Curiously, with its radical anti-globalist agenda which merges with that of some left-wing parties (to be studied later), the ECP actually passes the Ukraine test but swings too far in the direction of conspiracy theory, almost certainly because of its interpretation of NWO control over Ukraine and extreme view of the national self-determination rights of the Donbas, Crimea etcet. as Russians. Athough its position was originally published in 2014, it was re-published to make a point in January before the invasion so we do not know exactly what the position is on the invasion itself.
 
 
The Populist Party is a new lower middle class anti-globalist right wing Green Party which has a strong localist and ecolgical approach to politics but interprets this through espousing some right wing policies including immigration control and protection of the green belt. It is hard to judge what appeal, if any, this Party may come to have so we are putting it on a 'watch list'. Logically it is a threat to rural Tory votes and, if it grew, one might expect the informal Reform UK coalition to adopt its policies or find some other way to appropriate it. We can find no reference to Ukraine on its web site but its stance of armed neutrality suggests a critical attitude towards NATO. 
 
 
Finally we must note another London-based right wing populist party led by a partially ethnic minority British politician, The Heritage Party, which emerged out of the Brexit Party. Accusations of racism directed at the bulk of the populist wing of the Right look increasingly absurd in relation to the facts of their activist memberships.
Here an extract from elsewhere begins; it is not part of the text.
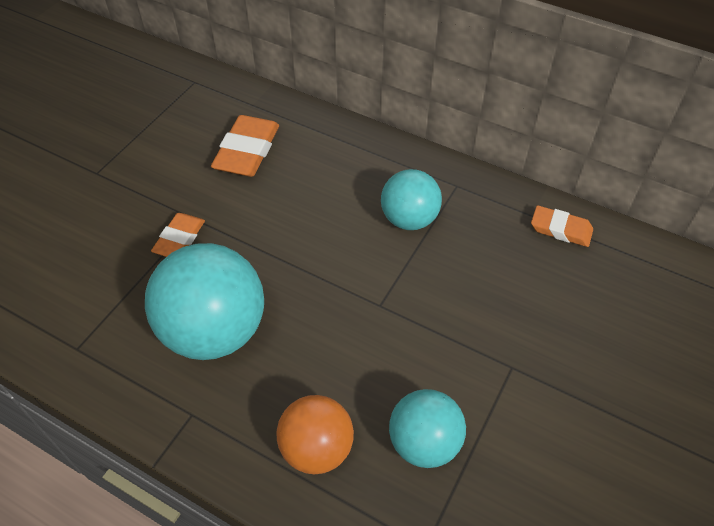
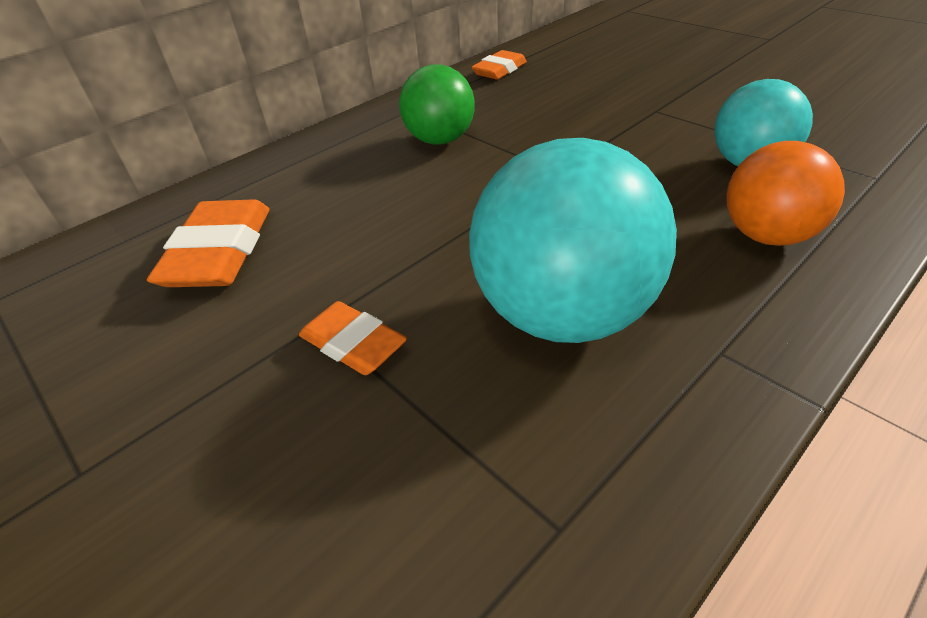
camera: 70 degrees left, 10 degrees down
(247, 151) = (219, 252): orange eraser -> orange eraser turned 60 degrees clockwise
(409, 219) = (440, 140): turquoise ball -> green ball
Their candidate actually beat Reform UK in the Hartlepool By-Election so they should not be dismissed outright but the anti-vaxxer position ensures that they will be classed as Far Right by the media regardless of any other policy positions.

They undoubtedly pass the Ukraine test with a very clear set of policies that actually link sanctions and the cost of living issue and propose a reasonably long term policy strategywith a strong No Net Zero focus.